I think the hardest part about coding is getting your dev environment up and running
 
qualifying this with the fact that i have no idea of how things normally arrive on, or depart from, the HNQ list
 
It makes sense to me too. I just think it's a little premature.
The HNQ gets criticised because it boosts questions that aren't necessarily representative of the site. The distortion is especially severe for Math.SE because any question title containing MathJax is automatically disqualified from the HNQ.
 
The hardest thing about coding is unraveling the mess left behind.
@PM2Ring a bit random and out of place but have you ever used a src control called fossil?
 
I think I've vaguely heard of it, but I've never used it.
 
10:26 PM
@ObjectsMorphisms At some point, Apple were going to unleash a beautiful (to me) language called Dylan, essentially a C-style syntax on Lisp underpinnings with OOP (real OOP with multiple dispatch & call/cc, etc, not the C++ style).
@PM2Ring Yep, I'm looking for an answer to a rather peculiar question (I'm changing a CVS based setup to a fossil based setup).stackoverflow.com/questions/73495844/…
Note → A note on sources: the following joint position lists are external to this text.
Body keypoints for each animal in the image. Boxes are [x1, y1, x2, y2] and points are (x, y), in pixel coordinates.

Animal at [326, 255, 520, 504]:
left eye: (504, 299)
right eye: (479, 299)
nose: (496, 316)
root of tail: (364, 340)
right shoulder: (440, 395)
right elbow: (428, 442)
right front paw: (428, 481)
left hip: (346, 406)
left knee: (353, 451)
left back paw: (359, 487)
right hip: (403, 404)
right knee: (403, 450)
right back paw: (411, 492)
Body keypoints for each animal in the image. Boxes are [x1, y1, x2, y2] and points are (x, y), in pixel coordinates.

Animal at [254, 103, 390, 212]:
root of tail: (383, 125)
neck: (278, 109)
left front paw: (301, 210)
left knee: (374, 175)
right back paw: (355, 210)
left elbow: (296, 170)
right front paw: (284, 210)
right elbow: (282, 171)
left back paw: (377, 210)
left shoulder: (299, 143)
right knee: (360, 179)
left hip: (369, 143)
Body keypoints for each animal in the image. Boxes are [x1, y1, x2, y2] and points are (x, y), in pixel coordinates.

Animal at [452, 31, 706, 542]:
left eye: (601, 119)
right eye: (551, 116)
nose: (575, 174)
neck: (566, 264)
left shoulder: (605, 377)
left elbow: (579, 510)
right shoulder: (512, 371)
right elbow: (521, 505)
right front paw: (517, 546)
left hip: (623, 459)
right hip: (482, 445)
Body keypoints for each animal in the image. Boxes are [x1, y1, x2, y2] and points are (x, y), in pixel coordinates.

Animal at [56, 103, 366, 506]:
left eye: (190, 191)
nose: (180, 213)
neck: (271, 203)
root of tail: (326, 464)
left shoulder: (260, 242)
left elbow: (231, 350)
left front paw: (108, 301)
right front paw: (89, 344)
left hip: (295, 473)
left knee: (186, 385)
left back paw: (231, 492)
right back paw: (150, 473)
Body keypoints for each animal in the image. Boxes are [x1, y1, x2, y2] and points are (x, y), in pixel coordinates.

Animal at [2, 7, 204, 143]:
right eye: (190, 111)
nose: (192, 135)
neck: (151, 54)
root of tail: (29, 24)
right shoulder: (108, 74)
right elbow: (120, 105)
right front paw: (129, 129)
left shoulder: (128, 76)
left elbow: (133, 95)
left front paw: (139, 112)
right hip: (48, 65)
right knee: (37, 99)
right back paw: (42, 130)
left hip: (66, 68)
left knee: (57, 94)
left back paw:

For some reason, many of my interactions on SO are vaguely negative.
@user10478 It think you have to look at the assumptions behind the Kelly bet (infinite plays).
@PM2Ring Thank you.
 
No worries. Some people don't realise that questions about programming tools are on-topic on SO.
I've done almost nothing on SO for a few years, apart from updating some old answers when they get upvotes. In the old days, I rarely got downvotes, but the last 3 or 4 answers I posted all got downvotes. I think I might've annoyed someone on meta SO, because I got 3 downvotes within an hour, 2 on SO, 1 on a very high scoring answer on Astronomy.
 
@copper.hat I have arrived at your formula now, but I still cannot figure out how to relate it to the formula in the Kelly article. Pattern matching your formula with this one (en.wikipedia.org/wiki/Exponential_growth), the growth rate $r$ would be $2fp - f$. Is this the same as the expected geometric growth rate $r$ from the Kelly article? Do I have to somehow take a geometric mean of the former to get the latter?
 
@user10478 The Kelly formula is maximising the expected geometric growth rate.
 
right
Surely this expected geometric growth rate relates to growth rate of the geometric growth formula you posted, unless none of the words in statistics make any sense at all.